*WHAT IS EXPECTED*
Each line from the one containing "- When picking" through the end of the entries below must be output exactly; no other line belongs.

Records from a collection:
::::::::::

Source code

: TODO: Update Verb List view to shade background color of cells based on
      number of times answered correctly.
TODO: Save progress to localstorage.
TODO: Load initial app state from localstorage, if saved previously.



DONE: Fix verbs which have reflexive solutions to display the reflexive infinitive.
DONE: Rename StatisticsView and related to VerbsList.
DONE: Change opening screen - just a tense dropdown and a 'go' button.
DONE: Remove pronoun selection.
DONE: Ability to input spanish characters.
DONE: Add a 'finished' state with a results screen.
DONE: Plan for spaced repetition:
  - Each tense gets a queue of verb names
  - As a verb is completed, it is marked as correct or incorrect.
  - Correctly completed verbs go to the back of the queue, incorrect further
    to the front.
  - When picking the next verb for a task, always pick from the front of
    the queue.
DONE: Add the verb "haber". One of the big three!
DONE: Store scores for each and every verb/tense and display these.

::::::::::

*SOLVED EXERCISE*
  - When picking the next verb for a task, always pick from the front of
    the queue.
DONE: Add the verb "haber". One of the big three!
DONE: Store scores for each and every verb/tense and display these.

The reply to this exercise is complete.